Eine der aktuell gängigsten Kombinationen, Vorgedämpftes Frontfell (man beachte den durchscheinenden Dämpfring) plus 4,5" Loch und ein kleines Kissen im Inneren des Kessels:

Aktueller Stand ist neben der Beatmung durch ein kleines Loch im Frontfell auch durchaus wieder die Variante mit dem geschlossenen Fell, wobei die überwiegende Mehrzahl der Pop, Rock und auch Fusion oder Jazz-Drummer das Loch im Frontfell aus mehreren Gründen bevorzugt. Einerseits bleibt der Schlägel der Fußmaschine durch den sofortigen Druckausgleich besser am Fell und prallt nicht "schlecht kontrollierbar" zurück (es sei denn man will das, z.B. als Jazzer, oder wenn man eine Technik á la John Bonham bevorzugt und beherrscht) und zum Anderen ist eine mit Loch versehene Bass Drum in der Regel einfacher mikrofonierbar. Gleichzeitig kann man einfacher die Art und Menge des Dämm-Materials variieren ohne jedes Mal das Frontfell komplett entfernen zu müssen. Die Mehrzahl aktueller Schlagzeuge wird von den Herstellern zwar mit einem ungelochten Frontfell ausgeliefert, aber unseren Kunden bringen wir bei Übergabe ihres Sets meistens ein Loch in ihrer Wunschgröße an und ausserdem hat jeder Drummer so seine persönliche Präferenz bezüglich der Stelle wo das Loch hin soll.

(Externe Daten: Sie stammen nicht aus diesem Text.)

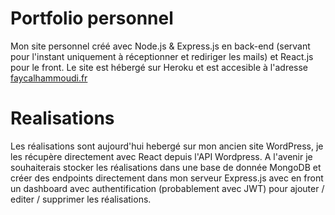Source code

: # Portfolio personnel

Mon site personnel créé avec Node.js & Express.js en back-end (servant pour l'instant uniquement à réceptionner et rediriger les mails) et React.js pour le front.
Le site est hébergé sur Heroku et est accesible à l'adresse [faycalhammoudi.fr](https://www.faycalhammoudi.fr)

# Realisations

Les réalisations sont aujourd'hui hebergé sur mon ancien site WordPress, je les récupère directement avec React depuis l'API Wordpress.
A l'avenir je souhaiterais stocker les réalisations dans une base de donnée MongoDB et créer des endpoints directement dans mon serveur Express.js avec en front un dashboard avec authentification (probablement avec JWT) pour ajouter / editer / supprimer les réalisations. 
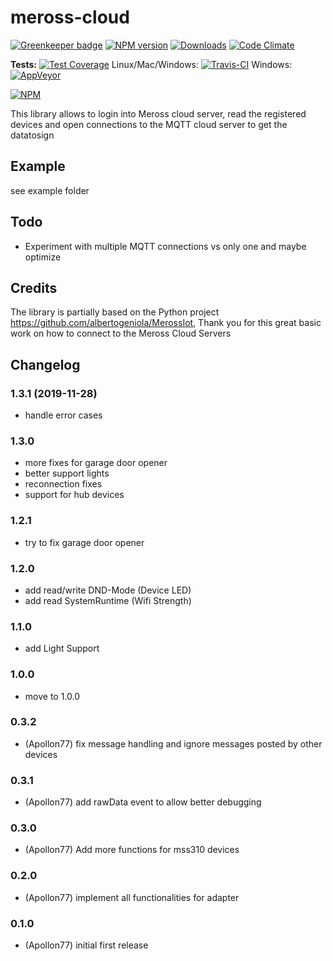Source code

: # meross-cloud

[![Greenkeeper badge](https://badges.greenkeeper.io/Apollon77/meross-cloud.svg)](https://greenkeeper.io/)
[![NPM version](http://img.shields.io/npm/v/meross-cloud.svg)](https://www.npmjs.com/package/meross-cloud)
[![Downloads](https://img.shields.io/npm/dm/meross-cloud.svg)](https://www.npmjs.com/package/meross-cloud)
[![Code Climate](https://codeclimate.com/github/Apollon77/meross-cloud/badges/gpa.svg)](https://codeclimate.com/github/Apollon77/meross-cloud)

**Tests:**
[![Test Coverage](https://codeclimate.com/github/Apollon77/meross-cloud/badges/coverage.svg)](https://codeclimate.com/github/Apollon77/meross-cloud/coverage)
Linux/Mac/Windows:
[![Travis-CI](http://img.shields.io/travis/Apollon77/meross-cloud/master.svg)](https://travis-ci.org/Apollon77/meross-cloud)
Windows: [![AppVeyor](https://ci.appveyor.com/api/projects/status/github/Apollon77/meross-cloud?branch=master&svg=true)](https://ci.appveyor.com/project/Apollon77/meross-cloud/)

[![NPM](https://nodei.co/npm/meross-cloud.png?downloads=true)](https://nodei.co/npm/meross-cloud/)

This library allows to login into Meross cloud server, read the registered devices and open connections to the MQTT cloud server to get the datatosign

## Example

see example folder

## Todo
* Experiment with multiple MQTT connections vs only one and maybe optimize

## Credits
The library is partially based on the Python project https://github.com/albertogeniola/MerossIot, Thank you for this great basic work on how to connect to the Meross Cloud Servers

## Changelog

### 1.3.1 (2019-11-28)
* handle error cases

### 1.3.0
* more fixes for garage door opener
* better support lights
* reconnection fixes
* support for hub devices

### 1.2.1
* try to fix garage door opener

### 1.2.0
* add read/write DND-Mode (Device LED)
* add read SystemRuntime (Wifi Strength)

### 1.1.0
* add Light Support

### 1.0.0
* move to 1.0.0

### 0.3.2
* (Apollon77) fix message handling and ignore messages posted by other devices

### 0.3.1
* (Apollon77) add rawData event to allow better debugging

### 0.3.0
* (Apollon77) Add more functions for mss310 devices

### 0.2.0
* (Apollon77) implement all functionalities for adapter

### 0.1.0
* (Apollon77) initial first release
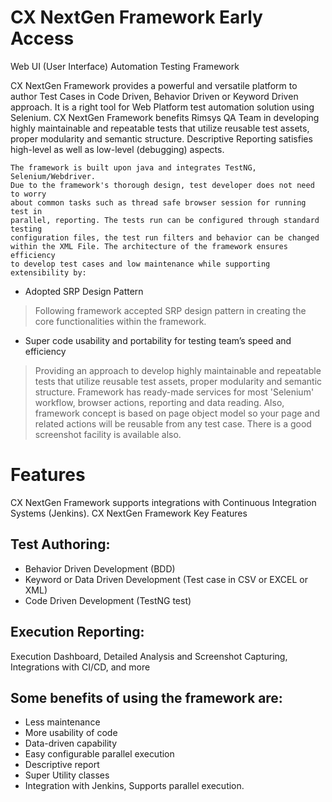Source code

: #  CX NextGen Framework Early Access

Web UI (User Interface) Automation Testing Framework

CX NextGen Framework provides a powerful and versatile platform to author Test Cases in Code Driven, Behavior Driven or Keyword Driven approach. It is a right tool for Web Platform test automation solution using Selenium. CX NextGen Framework benefits Rimsys QA Team in developing highly maintainable and repeatable tests that utilize reusable test assets, proper modularity and semantic structure. Descriptive Reporting satisfies high-level as well as low-level (debugging) aspects.

	The framework is built upon java and integrates TestNG, Selenium/Webdriver.
	Due to the framework's thorough design, test developer does not need to worry
	about common tasks such as thread safe browser session for running test in
	parallel, reporting. The tests run can be configured through standard testing
	configuration files, the test run filters and behavior can be changed
	within the XML File. The architecture of the framework ensures efficiency
	to develop test cases and low maintenance while supporting extensibility by:
  
  
* Adopted SRP Design Pattern
>  Following framework accepted SRP design pattern in creating the core functionalities within the framework.
*  Super code usability and portability for testing team’s speed and efficiency
>  Providing an approach to develop highly maintainable and repeatable tests that utilize reusable test assets, proper modularity and semantic structure. Framework has ready-made services for most 'Selenium' workflow, browser actions, reporting and data reading. Also, framework concept is based on page object model so your page and related actions will be reusable from any test case. There is a good screenshot facility is available also.


# Features

CX NextGen Framework supports integrations with Continuous Integration Systems (Jenkins).
CX NextGen Framework Key Features

## Test Authoring:

* Behavior Driven Development (BDD)
* Keyword or Data Driven Development (Test case in CSV or EXCEL or XML)
* Code Driven Development (TestNG test)

## Execution Reporting:

Execution Dashboard, Detailed Analysis and Screenshot Capturing, Integrations with CI/CD, and more

## Some benefits of using the framework are:

* Less maintenance
* More usability of code
* Data-driven capability
* Easy configurable parallel execution
* Descriptive report
* Super Utility classes
* Integration with Jenkins, Supports parallel execution.




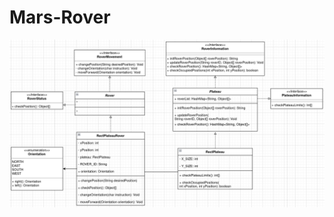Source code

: # Mars-Rover

![Mars Rover UML diagram](https://github.com/debnon/Mars-Rover/blob/main/MarsRoverUML.png?raw=true)
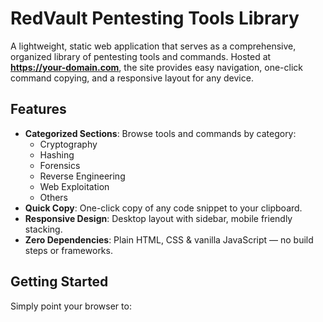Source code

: # RedVault Pentesting Tools Library

A lightweight, static web application that serves as a comprehensive, organized library of pentesting tools and commands. Hosted at **https://your-domain.com**, the site provides easy navigation, one-click command copying, and a responsive layout for any device.

## Features

- **Categorized Sections**: Browse tools and commands by category:
  - Cryptography  
  - Hashing  
  - Forensics  
  - Reverse Engineering  
  - Web Exploitation  
  - Others  
- **Quick Copy**: One-click copy of any code snippet to your clipboard.  
- **Responsive Design**: Desktop layout with sidebar, mobile friendly stacking.  
- **Zero Dependencies**: Plain HTML, CSS & vanilla JavaScript — no build steps or frameworks.  

## Getting Started

Simply point your browser to:

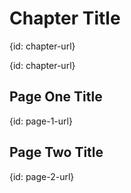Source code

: # Chapter Title
{id: chapter-url}

{id: chapter-url}

## Page One Title
{id: page-1-url}

## Page Two Title
{id: page-2-url}


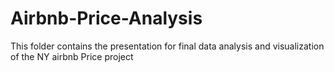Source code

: # Airbnb-Price-Analysis
This folder contains the presentation for final data analysis and visualization of the NY airbnb Price project
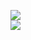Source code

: [![](https://img.shields.io/badge/Made%20With-Github%20Spray-lightgrey.svg?style=for-the-badge&logo=github)](https://github.com/Annihil/github-spray#2367)  
[![](https://i.imgur.com/2DrTn0Z.gif)](https://github.com/Annihil/github-spray)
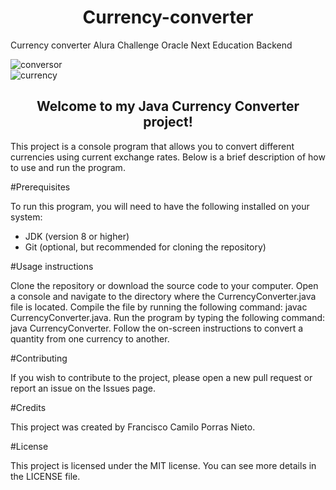 <h1 align="center"> Currency-converter</h1>
Currency converter Alura Challenge Oracle Next Education Backend 

![conversor](https://user-images.githubusercontent.com/112147679/223641410-a4550ecf-1f22-4581-9d3d-961f951b8f9c.png)
<br>
![currency](https://user-images.githubusercontent.com/112147679/223641438-b4f34c97-838a-4dac-8543-a7378258f86b.png)

<h2 align="center">Welcome to my Java Currency Converter project!</h2>

This project is a console program that allows you to convert different currencies using current exchange rates. Below is a brief description of how to use and run the program.

#Prerequisites

To run this program, you will need to have the following installed on your system:

- JDK (version 8 or higher)
- Git (optional, but recommended for cloning the repository)

#Usage instructions

Clone the repository or download the source code to your computer.
Open a console and navigate to the directory where the CurrencyConverter.java file is located.
Compile the file by running the following command: javac CurrencyConverter.java.
Run the program by typing the following command: java CurrencyConverter.
Follow the on-screen instructions to convert a quantity from one currency to another.

#Contributing

If you wish to contribute to the project, please open a new pull request or report an issue on the Issues page.

#Credits

This project was created by Francisco Camilo Porras Nieto.

#License

This project is licensed under the MIT license. You can see more details in the LICENSE file.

Mein Fazit aus heutiger Sicht: "Anything goes" und erlaubt ist, was gefällt. Kurzum, bei uns im Drumladen stehen wir immer gerne beratend zur Seite, wenn ein Kunde einen bestimmten Sound sucht. Unter der Voraussetzung dass der Kessel es hergibt ist mit der richtigen Fellkombi und Dämpfmethode fast alles möglich.